PS Also in YC, NetworkBalancer will be behind the ingress-controller, but you don’t need to configure it in any way, it will be created automatically.
TLS Certificate
Great, but we only have access via http, but we would like https. To do this, we need to add a few lines with ingress, and also deploy a few more manifests in the cluster. Namely cert-manager. Let’s do it with kubectl:
kubectl apply -f https://github.com/cert-manager/cert-manager/releases/download/v1.13.2/cert-manager.yaml
Let’s expand ClusterIssuer:
kubectl apply -f cluster-issuer.yaml -n cert-manager
And add a few lines to the manifest with ingress:
apiVersion: networking.k8s.io/v1
kind: Ingress
metadata:
name: airflow-ingress
labels:
release: airflow
annotations:
kubernetes.io/ingress.class: nginx
cert-manager.io/cluster-issuer: letsencrypt
spec:
rules:
# использую приобретенное доменное имя, т.к. с nip.io трудно получить сертификат (слишком много желающих для этого домена).
- host: airflow-test.data-notes.ru
http:
paths:
- backend:
service:
name: airflow-webserver
port:
name: airflow-ui
path: /
pathType: ImplementationSpecific
tls:
- hosts:
- airflowtest.data-notes.ru
secretName: ingress-webserver-secret
In the annotations we indicate issuerand also indicate in the section tlswhere we will store the secret for our host.
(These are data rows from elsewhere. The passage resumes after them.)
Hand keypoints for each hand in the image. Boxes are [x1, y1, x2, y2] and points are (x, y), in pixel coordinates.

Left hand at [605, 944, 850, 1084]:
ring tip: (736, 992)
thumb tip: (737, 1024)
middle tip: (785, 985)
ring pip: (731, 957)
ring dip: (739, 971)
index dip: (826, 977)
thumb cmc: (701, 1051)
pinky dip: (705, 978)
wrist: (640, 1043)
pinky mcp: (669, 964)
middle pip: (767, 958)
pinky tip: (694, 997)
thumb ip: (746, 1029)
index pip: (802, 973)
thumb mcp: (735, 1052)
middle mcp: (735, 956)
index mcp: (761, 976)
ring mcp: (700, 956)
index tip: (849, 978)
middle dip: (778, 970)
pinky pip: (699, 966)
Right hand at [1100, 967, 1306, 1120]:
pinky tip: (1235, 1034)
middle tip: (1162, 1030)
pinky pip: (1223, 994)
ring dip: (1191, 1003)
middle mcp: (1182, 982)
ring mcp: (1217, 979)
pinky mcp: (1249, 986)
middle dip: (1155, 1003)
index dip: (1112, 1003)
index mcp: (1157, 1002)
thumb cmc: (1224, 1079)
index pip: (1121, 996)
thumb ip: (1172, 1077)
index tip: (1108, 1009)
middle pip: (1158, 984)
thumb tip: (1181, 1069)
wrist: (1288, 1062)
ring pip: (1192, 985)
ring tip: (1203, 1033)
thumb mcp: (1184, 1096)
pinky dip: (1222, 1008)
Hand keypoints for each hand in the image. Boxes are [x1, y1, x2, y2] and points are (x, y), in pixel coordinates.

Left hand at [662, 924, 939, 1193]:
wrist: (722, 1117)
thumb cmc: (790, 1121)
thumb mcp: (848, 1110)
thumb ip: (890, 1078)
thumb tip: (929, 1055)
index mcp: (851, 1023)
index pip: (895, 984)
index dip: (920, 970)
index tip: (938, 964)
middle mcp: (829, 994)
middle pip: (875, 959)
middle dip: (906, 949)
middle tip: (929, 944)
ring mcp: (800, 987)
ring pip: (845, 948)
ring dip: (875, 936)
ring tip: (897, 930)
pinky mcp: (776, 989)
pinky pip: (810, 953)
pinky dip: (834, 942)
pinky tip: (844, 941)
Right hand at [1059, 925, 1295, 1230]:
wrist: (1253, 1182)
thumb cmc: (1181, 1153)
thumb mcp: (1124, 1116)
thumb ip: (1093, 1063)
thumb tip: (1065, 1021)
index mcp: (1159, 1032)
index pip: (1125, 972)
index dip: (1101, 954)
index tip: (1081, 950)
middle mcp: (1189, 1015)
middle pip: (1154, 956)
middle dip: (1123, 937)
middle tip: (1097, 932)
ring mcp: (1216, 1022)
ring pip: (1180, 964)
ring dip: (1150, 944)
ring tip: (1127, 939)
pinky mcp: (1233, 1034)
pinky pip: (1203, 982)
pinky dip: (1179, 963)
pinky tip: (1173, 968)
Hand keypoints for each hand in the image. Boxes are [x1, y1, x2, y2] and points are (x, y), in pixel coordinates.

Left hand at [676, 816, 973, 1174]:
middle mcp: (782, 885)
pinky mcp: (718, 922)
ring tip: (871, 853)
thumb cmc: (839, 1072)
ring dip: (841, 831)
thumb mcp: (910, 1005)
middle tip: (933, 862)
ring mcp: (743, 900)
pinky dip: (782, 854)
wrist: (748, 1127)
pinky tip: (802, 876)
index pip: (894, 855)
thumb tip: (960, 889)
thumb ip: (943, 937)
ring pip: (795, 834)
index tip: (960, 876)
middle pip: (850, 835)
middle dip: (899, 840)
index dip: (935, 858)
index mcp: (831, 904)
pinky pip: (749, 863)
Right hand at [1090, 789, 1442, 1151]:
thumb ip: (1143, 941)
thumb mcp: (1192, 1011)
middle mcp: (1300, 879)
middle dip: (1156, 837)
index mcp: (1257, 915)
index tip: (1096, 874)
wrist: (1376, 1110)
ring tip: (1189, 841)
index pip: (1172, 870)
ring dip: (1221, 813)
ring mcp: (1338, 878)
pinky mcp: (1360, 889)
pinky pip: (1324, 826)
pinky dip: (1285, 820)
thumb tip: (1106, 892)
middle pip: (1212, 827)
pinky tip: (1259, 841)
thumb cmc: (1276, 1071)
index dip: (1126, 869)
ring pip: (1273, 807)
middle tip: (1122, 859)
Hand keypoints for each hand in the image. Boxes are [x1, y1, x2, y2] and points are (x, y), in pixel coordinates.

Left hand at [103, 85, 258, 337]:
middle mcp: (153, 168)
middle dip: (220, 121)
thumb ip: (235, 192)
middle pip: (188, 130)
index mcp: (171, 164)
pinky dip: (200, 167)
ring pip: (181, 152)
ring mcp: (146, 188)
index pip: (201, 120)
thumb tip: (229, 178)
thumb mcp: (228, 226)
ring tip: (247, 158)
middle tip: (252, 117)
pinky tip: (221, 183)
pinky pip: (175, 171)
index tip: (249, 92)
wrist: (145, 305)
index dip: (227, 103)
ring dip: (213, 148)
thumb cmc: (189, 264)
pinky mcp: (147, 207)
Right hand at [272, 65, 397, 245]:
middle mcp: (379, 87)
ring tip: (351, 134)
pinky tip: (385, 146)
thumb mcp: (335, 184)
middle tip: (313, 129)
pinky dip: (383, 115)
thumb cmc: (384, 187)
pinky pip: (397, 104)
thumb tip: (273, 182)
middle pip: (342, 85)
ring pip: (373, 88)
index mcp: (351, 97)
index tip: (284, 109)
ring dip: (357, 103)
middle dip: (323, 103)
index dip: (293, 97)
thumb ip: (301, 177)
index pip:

Principle from work cert-manager looks like work ingress-controller. Thanks to the annotation cert-manager.io/cluster-issuer: letsencrypt cert-manager understands that we want to use letsencrypt to obtain the certificate. Receives it and saves it to the specified secret.
If the certificate does not want to be installed (for example, if you use host with nip.io) or you need to find out the validity period of the certificate, then this can be done with the following command:
kubectl describe certificate ingress-webserver-secret -n airflow
If everything is done correctly, then in the browser we will see the treasured lock:
Conclusion
This time we set up synchronization of the remote repository with the Airflow directory, implemented permanent storage of logs, and also configured an https connection for the Webserver. After these transformations, our cluster can be depicted as follows (Fig. 10).